→ Requirement
Pull out the passage of the Peixoto interview below that runs from "Wednesday 10 Nov" up to and including "illustrious writing credits." and copy it word for word.

→ Given text
········
José Luís Peixoto: Family epic is born of tradition

Wednesday 10 Nov 2010 4:32 pm

 

Prize-winning Portuguese author José Luís Peixoto talks to Metro about how death and mourning inform his acclaimed work.

 

There can’t be many novelists who’ve earned the praise and encouragement of the Nobel laureate José Saramago and also pursue a sideline in heavy metal.

‘Is the heavy metal scene particularly strong in Portugal?’ I can’t help but ask prize-winning 36-year-old author José Luís Peixoto, who counts lyrics for Lisbon doom-metal band Moonspell among his many illustrious writing credits.

‘Actually, you’d be surprised,’ he says. ‘Moonspell are pretty well known internationally. I write lyrics for fado [traditional Portuguese songs of mourning], too. I find song lyrics, the circular way they repeat and echo each other, and the fact that the form is so old, pretty useful for writing fiction.’

Alas, perhaps, heavy metal doesn’t exert a particularly audible influence on Peixoto’s new book, The Piano Cemetery, a rolling, elegiac and undoubtedly musical novel, set among three generations of the same family, which culminates in the death of Francisco Lázaro, the Portuguese marathon runner who was the first athlete to die in an Olympic event after collapsing in Stockholm in 1912.
········
→ Excerpted data

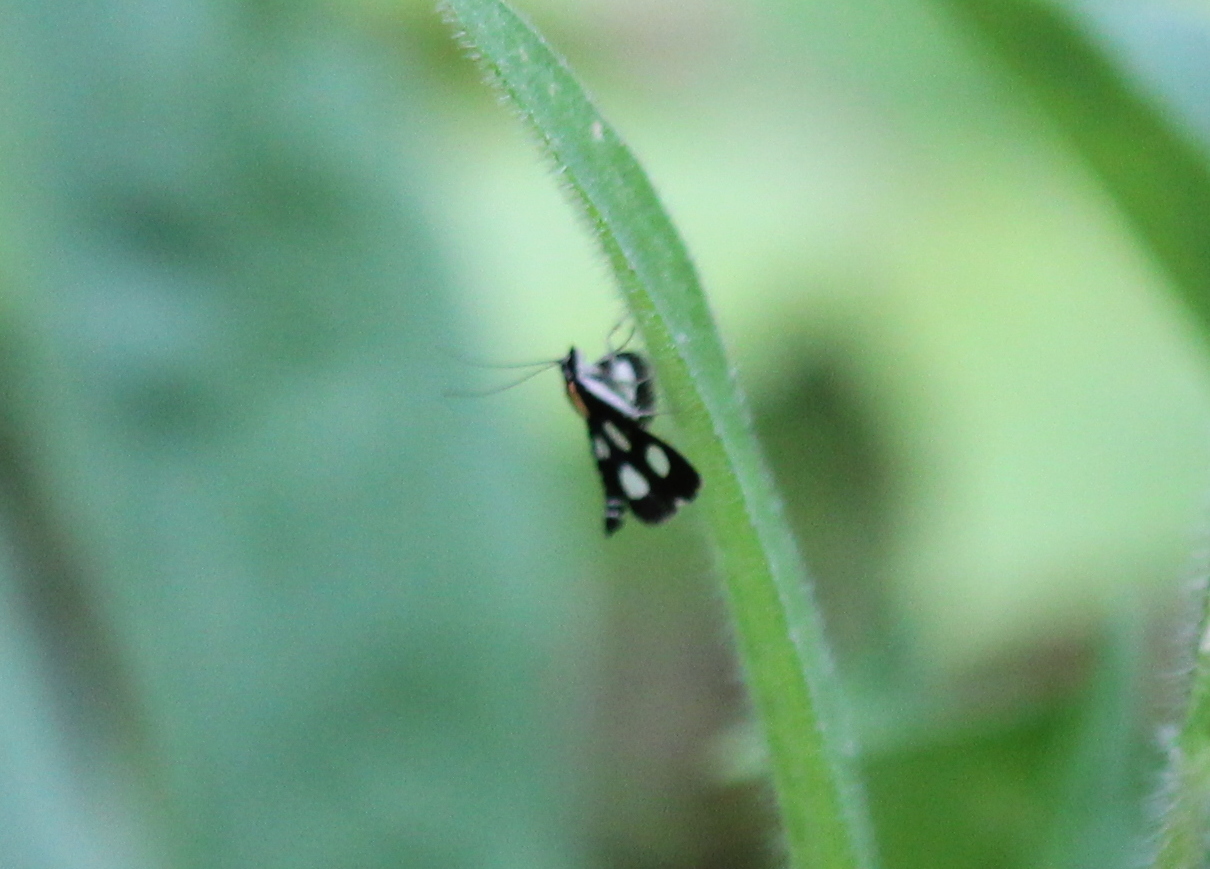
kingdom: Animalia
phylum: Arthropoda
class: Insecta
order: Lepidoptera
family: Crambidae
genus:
········
→ Result for this task
Wednesday 10 Nov 2010 4:32 pm

 

Prize-winning Portuguese author José Luís Peixoto talks to Metro about how death and mourning inform his acclaimed work.

 

There can’t be many novelists who’ve earned the praise and encouragement of the Nobel laureate José Saramago and also pursue a sideline in heavy metal.

‘Is the heavy metal scene particularly strong in Portugal?’ I can’t help but ask prize-winning 36-year-old author José Luís Peixoto, who counts lyrics for Lisbon doom-metal band Moonspell among his many illustrious writing credits.